E assim acabo eu meu melhor ano desde 2021, e começo outro que, em não podendo ser ainda mais melhor, ao menos que seja igual (ao litro, que é sempre uma óptima medida). 

Um ano feliz a tutti quanti. 

 



18/12/2024

Eu tenho problemas com tudo # 39

Tinha um exame médico para fazer, para o qual, segundo a funcionária que me atendeu, devia ir com o intestino limpo, uma vez que, dessa forma, a senhora doutora vê melhor as imagens, sem nada que impeça. Perguntei: Blocos, calhaus?, rimos muito e desligámos. O exame não é intestinal nem estomacal, esta da tripa limpa é novidade, mas quero lá saber, façam-me o raio do coiso e não nos aborreçamos mutuamente.

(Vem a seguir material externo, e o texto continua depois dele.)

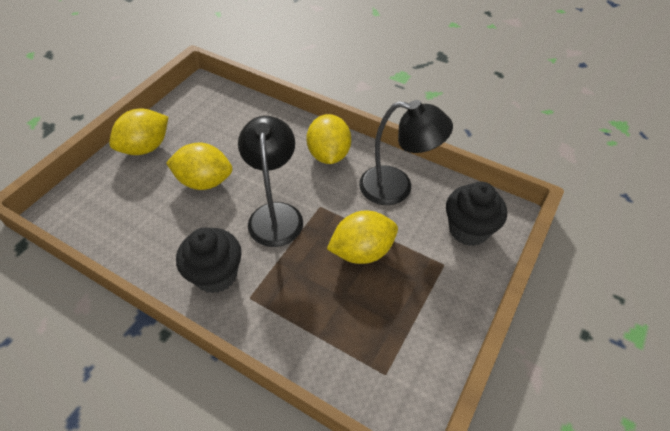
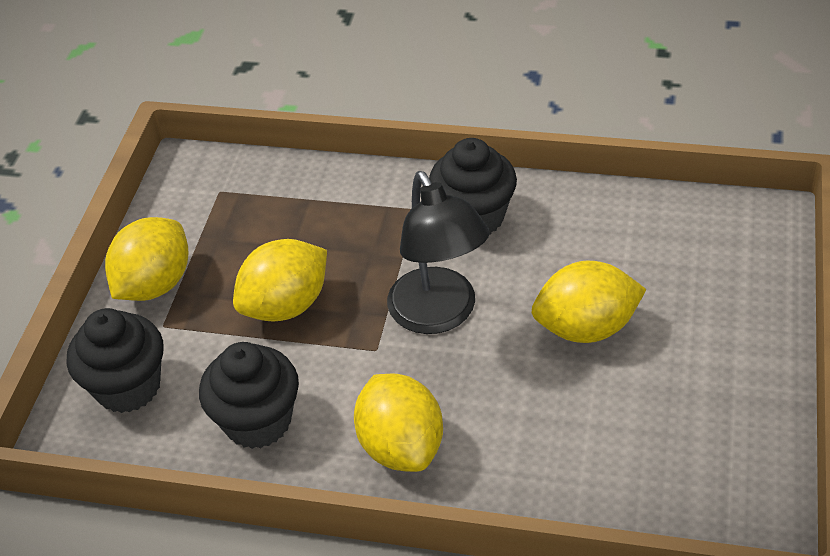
camera: 165 degrees right, 5 degrees down
yellow lemon [109,109,168,155] -> yellow lemon moved to [105,217,188,301]
black lamp [359,100,453,205] -> black cupcake [199,342,299,449]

Entro na farmácia, que frequento muito mais vezes do que gostaria, mas também é, e talvez por isso, um terreno meu, onde me sinto completamente em casa, verifico que estão quatro pessoas acercadas do balcão, duas são casal e já estão a ir-se embora, uma outra está a ser atendida e, num dos extremos, um senhor de idade, aparentemente à espera de alguém, enrolando em tubo um calendário de parede. Sou atendida na ponta oposta do balcão e digo a Jorge, pelo canto da boca: “Microlax, se faz favor”. Ele, exactamente da mesma forma, confirma: “Microlax?”. E eu, no mesmo tom: “Microlax. É que vou fazer um exame e tenho que levar os canos desentupidos, não sei porquê”. 

Nisto, o senhor que enrolava o calendário intromete-se no assunto e pergunta, alto e em excelente som, de modo a que se ouça, pelo menos, até à porta: “A senhora vai fazer um exame ao cocó?”. 

Considero que tenho muita sorte em ter um superpoder de improviso, encaixe, humor e abstracção, nomeadamente para o inesperado e o non sense. Primeiro gargalhei e imediatamente respondi, no mesmo tom: “Não senhor, não vou fazer um exame ao cocó”. Ana Teresa, aflitíssima, socorreu-me assim: “É para o teu filho mais novo, não é?”. “Não, é para o meu cão que, coitado, é muito preso. Não sei se é da trela ou das grades na janela”.


17/12/2024

Desculpa nunca ser Inverno

Não haverá Natal em que eu viva, que não rume à minha Sandra para, numa tentativa muito tosca, desajeitada e débil, tentar por mais e mais uma vez agradecer-lhe, faz agora três anos, ter-me rapado o cabelo, deixando para trás a família e abrindo o cabeleireiro só para mim. Foi no dia 26 de Dezembro.

Vou e ofereço muito menos do que ela merece, naquele dia um anjo da guarda recortado numa medalha de ouro, depois bijuterias com o significado que lhe quero dar, este ano uns brincos com a pedra do azul mais bonito, turquesa, pedra do signo dela do zodíaco, dizem os astros, e cujo significado os homens entendidos lhe deram como sendo “saúde”. 

Apareço sem avisar, embrulhinho cor-de-rosa na mão, digo uma tontice acerca do Pai Natal e abraçamo-nos apertado, dos olhos dela caem lágrimas iguais às daquele dia, sem som nem eco, depositam-se no meu cabelo comprido que as absorve; os meus, secos, nem um soluço, não tenho solução: hei-de ser sempre a mesma bruta, só comigo sou incapaz de me comover, tenho pavor da autocomiseração e a comiseração sufoca-me, sem dó. 

Também foi assim no dia 26 de Dezembro, há três anos.